The Niti Aayog report tells us that the fastest reductions in poverty happened in UP, Bihar, MP, Odisha and Rajasthan. Bihar is now at 33.8 per cent, MP at 20.6 per cent, Odisha at 15.7 per cent and Rajasthan at 15.3 per cent. UP is at 22.9 per cent, with a base of 37.7 per cent in 2015-16, roughly similar to the base in MP. (Odisha and Rajasthan had lower bases in 2015-16.) Subject to the usual caveats about surveys like NFHS, these are remarkable improvements in four years. (NFHS-5 was right in the middle of Covid and both MP and UP are phase-II states, with surveys in April 2021.)
What explains these improvements in UP? Depending on how poverty is defined and measured, reductions can be a function of income (or consumption) growth, such as with HDI. But that’s not the MDPI design. MDPI is built around what the Economic Survey calls basic necessities — Awas Yojana, Jal Jeevan Mission, Swachh Bharat, Saubhagya, Ujjwala Yojana, Jan Dhan Yojana, Poshan Abhiyaan, Ayushman Bharat and Samagra Shiksha. These are essentially implemented by states and it is better delivery in these that have led to such declines in poverty, concentrated more in rural India than urban. If one counts the number of indicators under those three heads of health, education and living standards, the aggregate is 12. While UP registered improvements under all 12, especially on three, the reductions in deprivation are remarkable.
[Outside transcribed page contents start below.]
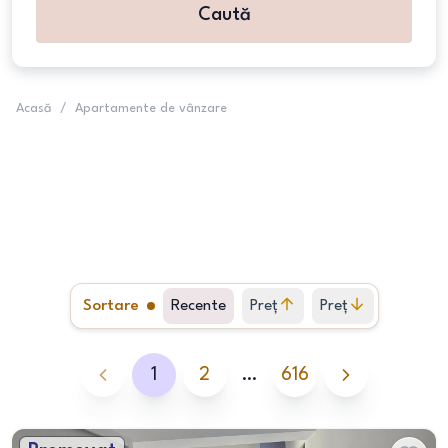
Caută
Acasă
/
Apartamente de vânzare
Sortare
Recente
Preț
Preț
crescător
descrescător
1
2
…
616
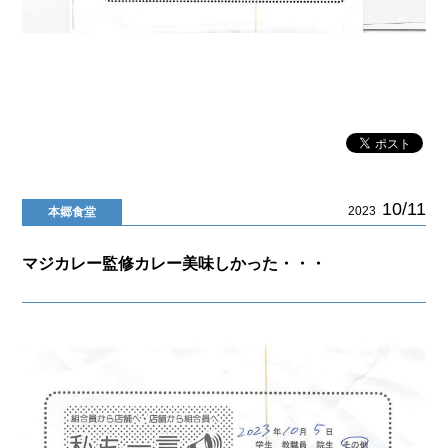
10/11
2023
本郷食堂
マジカレー監修カレー美味しかった・・・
For cooking fuel, deprivation dropped from 68.85 per cent to 52.92 per cent; for sanitation, it dropped from 63.65 per cent to 31.61 per cent; and for electricity, it dropped from 27.43 per cent to 9.16 per cent. Though the point about stickiness remains valid, the next big declines will be in nutrition, maternal health, cooking fuel, sanitation and housing, because the base levels of deprivation are still high, allowing for sharp reductions.
Within UP, as is understandable, there are variations between districts. Aspirational districts of Bahraich, Shravasti and Balrampur are still relatively high on deprivation. But there has been a metamorphosis in Chandauli, Chitrakoot and Fatehpur, again relatively speaking. Perhaps there is a need to probe what clicked in these districts. They weren’t “easy” districts and are also aspirational. MDPI is one kind of snapshot. Development has other dimensions as well. In those too, BIMARU states are breaking the shackles.
The writer is chairman, Economic Advisory Council to the Prime Minister.